── Input records
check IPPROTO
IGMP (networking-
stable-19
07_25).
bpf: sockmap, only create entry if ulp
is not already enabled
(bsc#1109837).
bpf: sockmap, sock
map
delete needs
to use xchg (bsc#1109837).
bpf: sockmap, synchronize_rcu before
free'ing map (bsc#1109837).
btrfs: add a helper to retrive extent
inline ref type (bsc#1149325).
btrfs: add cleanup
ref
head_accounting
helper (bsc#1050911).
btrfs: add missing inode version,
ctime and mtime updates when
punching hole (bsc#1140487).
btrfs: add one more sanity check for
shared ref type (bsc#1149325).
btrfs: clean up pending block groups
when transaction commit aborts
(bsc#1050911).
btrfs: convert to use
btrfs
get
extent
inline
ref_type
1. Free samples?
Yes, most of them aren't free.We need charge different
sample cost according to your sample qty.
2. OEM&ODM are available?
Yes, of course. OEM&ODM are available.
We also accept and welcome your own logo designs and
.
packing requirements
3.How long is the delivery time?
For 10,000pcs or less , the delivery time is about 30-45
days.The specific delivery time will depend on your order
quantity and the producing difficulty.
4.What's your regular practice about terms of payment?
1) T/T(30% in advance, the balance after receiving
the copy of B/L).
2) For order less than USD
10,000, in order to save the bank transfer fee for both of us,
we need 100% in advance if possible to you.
────
── Input records
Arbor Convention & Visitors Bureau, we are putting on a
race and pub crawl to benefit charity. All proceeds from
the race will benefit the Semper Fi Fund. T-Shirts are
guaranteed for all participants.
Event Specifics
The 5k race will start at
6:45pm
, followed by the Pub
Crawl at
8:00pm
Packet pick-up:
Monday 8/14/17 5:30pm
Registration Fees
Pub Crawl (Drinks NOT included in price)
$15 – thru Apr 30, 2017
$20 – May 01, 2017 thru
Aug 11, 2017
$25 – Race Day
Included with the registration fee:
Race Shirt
────
── Input records
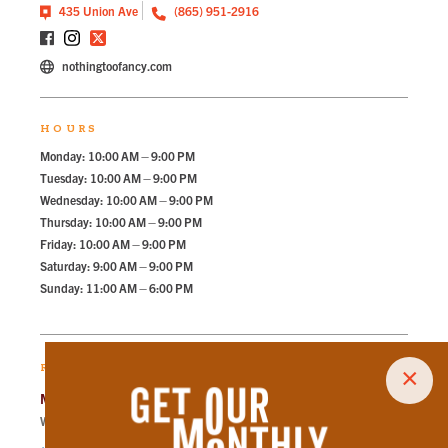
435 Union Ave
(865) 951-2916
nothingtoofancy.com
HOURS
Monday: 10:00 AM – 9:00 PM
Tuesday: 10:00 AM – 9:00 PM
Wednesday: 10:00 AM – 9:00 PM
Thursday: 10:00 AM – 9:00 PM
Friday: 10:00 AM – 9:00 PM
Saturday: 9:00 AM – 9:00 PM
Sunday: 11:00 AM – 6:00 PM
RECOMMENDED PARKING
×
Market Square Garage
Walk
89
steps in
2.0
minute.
────
▶ _Work item_
Find the string "extent" in the lines above and count those lines. Give only that count.

▶ _Your response_
2